More for Priorymen, less for Moors

Guisborough Town 2 - 1 Spennymoor Town

There is a wonderful feeling about being the underdog and securing a triumph against all odds. Winning when you’re not meant to is one of the sweetest feelings, like proving a teacher wrong who said you’d never make the grade. Having lost to Newton Aycliffe (despite controlling possession for the bulk of the game) a win against reigning champions Spennymoor seemed as unlikely as a cold day in hell. Third bottom against fourth top seemed a mismatch.

The old saying – that the table doesn’t lie – is only a partial truth. With several games in hand on surrounding teams and with a young side gradually finding their feet in a faster and more demanding division, Guisborough are a better side than many would anticipate. With a new formation with I’Anson central and two runners in Roberts and McPhillips overlapping, the home side began brightly and Roberts’ effort forced visiting ‘keeper Turns to live up to his name and push the ball past the post. Not to be discouraged, Guisborough pressed forward again and Shane Henry managed to prod the ball in the bottom corner, despite pressure from several defenders.

It felt like a matter of time before Spennymoor got back into the game. They were quick and incisive and it was the movements of Ruddy which caught the eye. He was difficult to pin down as he came deep to collect possession before spreading play and spinning off his marker. Like many small players, Ruddy’s low centre of gravity afforded him a split second extra time on the turn and he looked Spennymoor’s most likely threat. Ruddy great, Ruddy brilliant. Or from a home perspective, get him Ruddy well marked.

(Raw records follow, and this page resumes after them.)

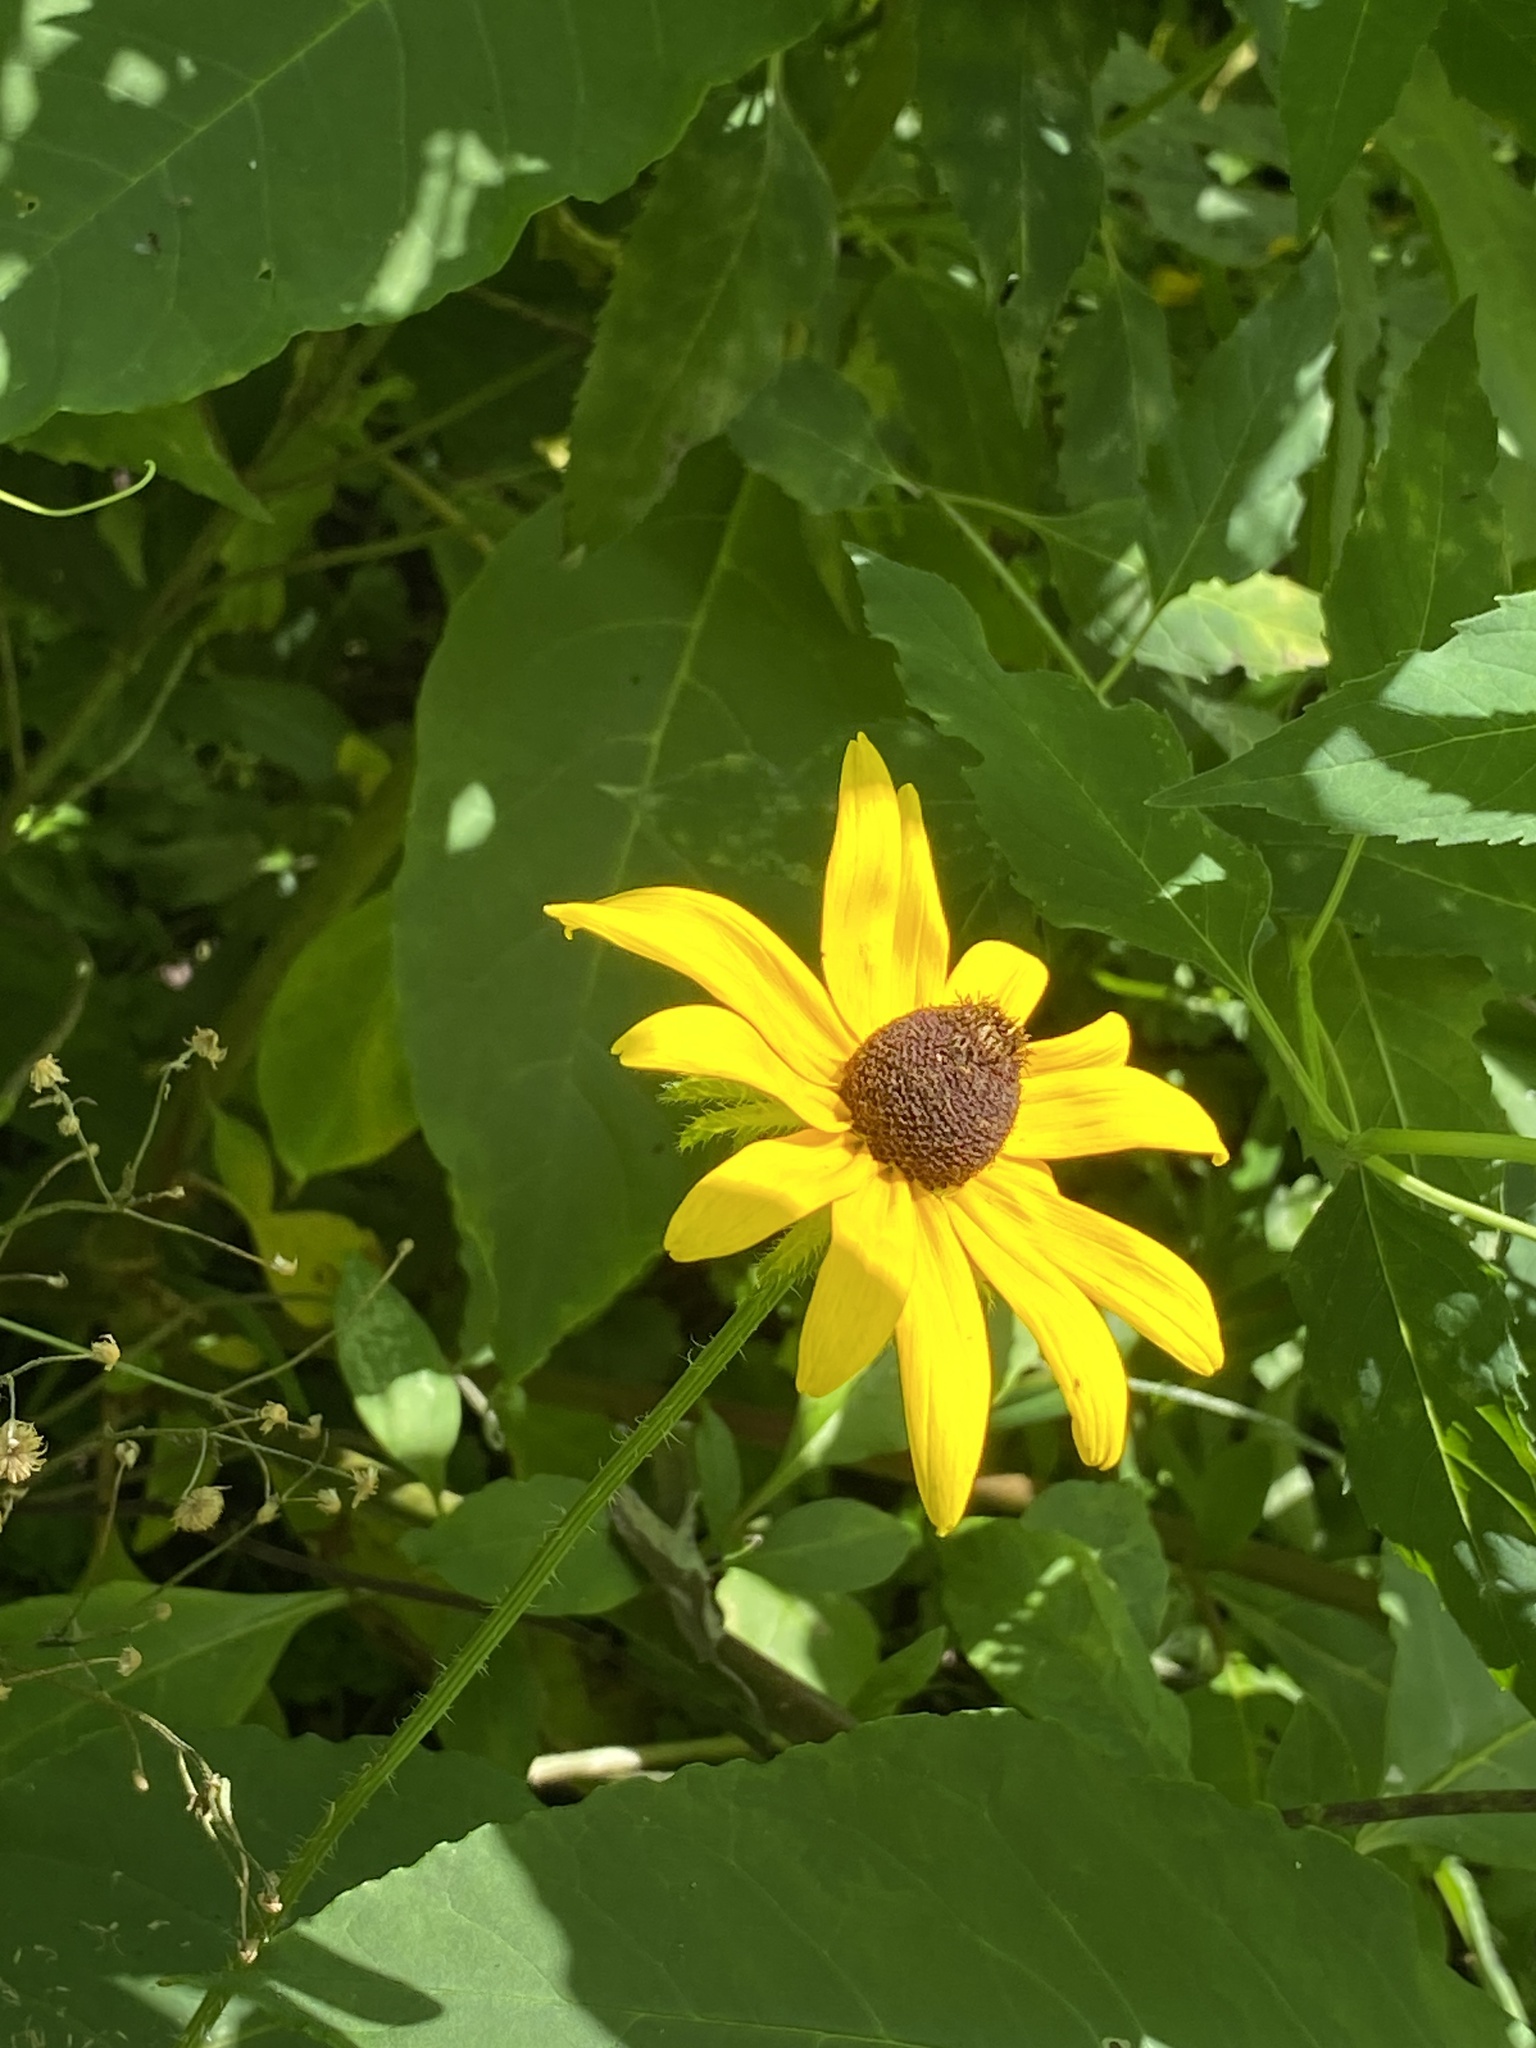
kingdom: Plantae
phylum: Tracheophyta
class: Magnoliopsida
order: Asterales
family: Asteraceae
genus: Rudbeckia
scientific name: Rudbeckia hirta
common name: Black-eyed-susan
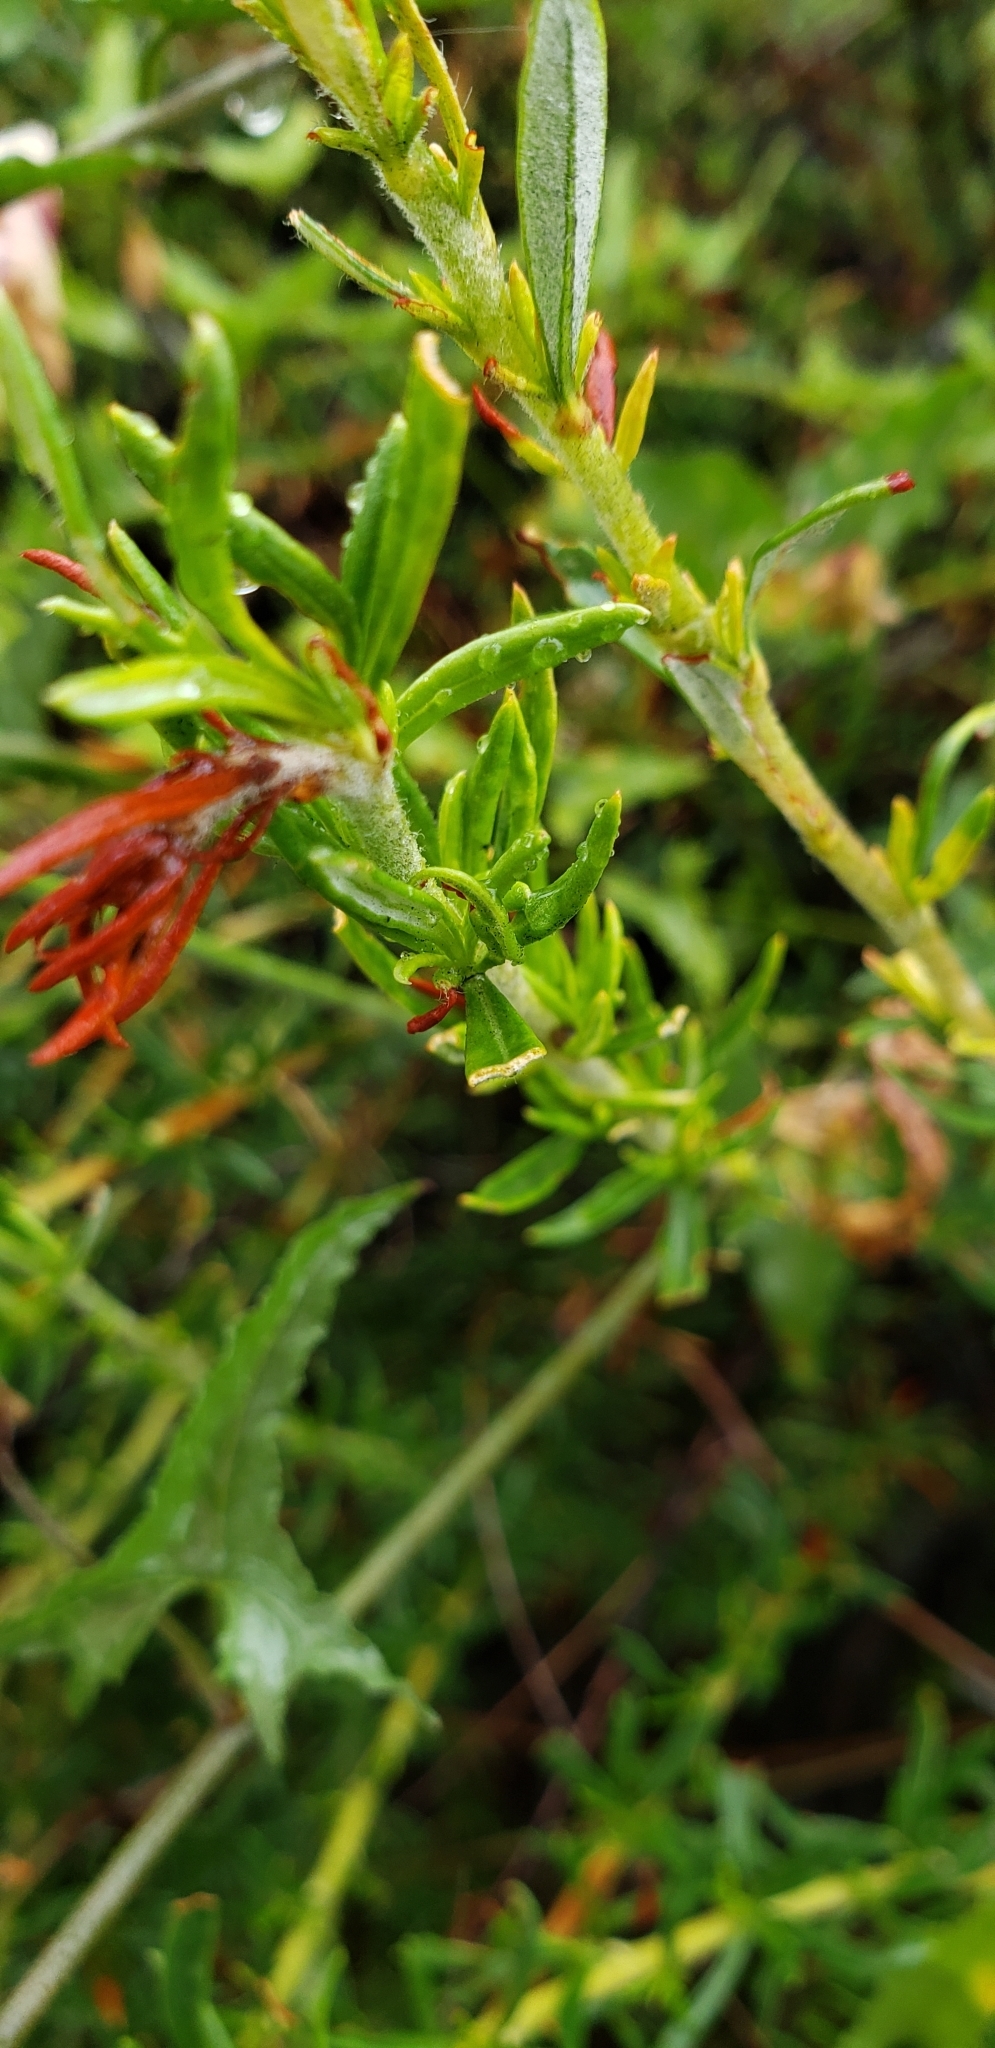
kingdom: Plantae
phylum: Tracheophyta
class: Magnoliopsida
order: Caryophyllales
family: Polygonaceae
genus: Eriogonum
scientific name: Eriogonum fasciculatum
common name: California wild buckwheat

The game remained 1-0 as the half time break arrived. The home optimists mused over the possibilities of hanging on for an unlikely win. Those holding a pint which was half-empty pointed out Spennymoor’s depth on the bench and that they would carve out second half chances to take the game by the scruff of the neck. Whilst in part it was true that the visitors controlled second-half possession, a Herculean effort from Guisborough saw Spennymoor players being harried, harassed on the ball and generally made to feel that they had no time to pull the strings and to pull home defenders out of position. When the Spennymoor equaliser arrived, it was Moore for the Moors as he flicked the ball past Jack Norton from a well directed free-kick.

If the script had returned to convention, Guisborough hadn’t read it. The goal to win the game was a beauty. McPhillips – fighting tiredness and defying the odds to keep the ball in and prevent a goal-kick – spotted Shane Henry’s run from deep. His cross to the edge of the box surprised the home defence, who perhaps expected the ball to be delivered into the six-yard box. The onrushing Henry barely broke stride in thumping the ball home to the delight of the home support. There were moments of stress and with minutes left the ball was fizzed across the home side’s box and was as close as wet is to water as the onrushing forwards strained to reach the cross. The home fans were more tense than a campsite and it was to great relief that the final whistle blew.

This was a win against all expectations. Equally pleasing was the good natured banter with Spennymoor’s excellent travelling support. Whilst they were disgruntled with the result, both the fans and manager Jason Aindsley were gracious in defeat. Perhaps with half an eye on Saturday’s FA Vase clash, Aindsley had rested several players. Saturday takes the Moors to Barnoldswick Town and their stadium – the Silentnight stadium. Ainsley was left with a number of things to sleep on in the days leading up to a Second Round FA Vase clash.
Barnoldswick is also home to the Rolls Royce. When at full speed and fully functioning, Spennymoor are more than capable of returning from Lancashire with their FA Vase on track. I for one very much hope they manage it.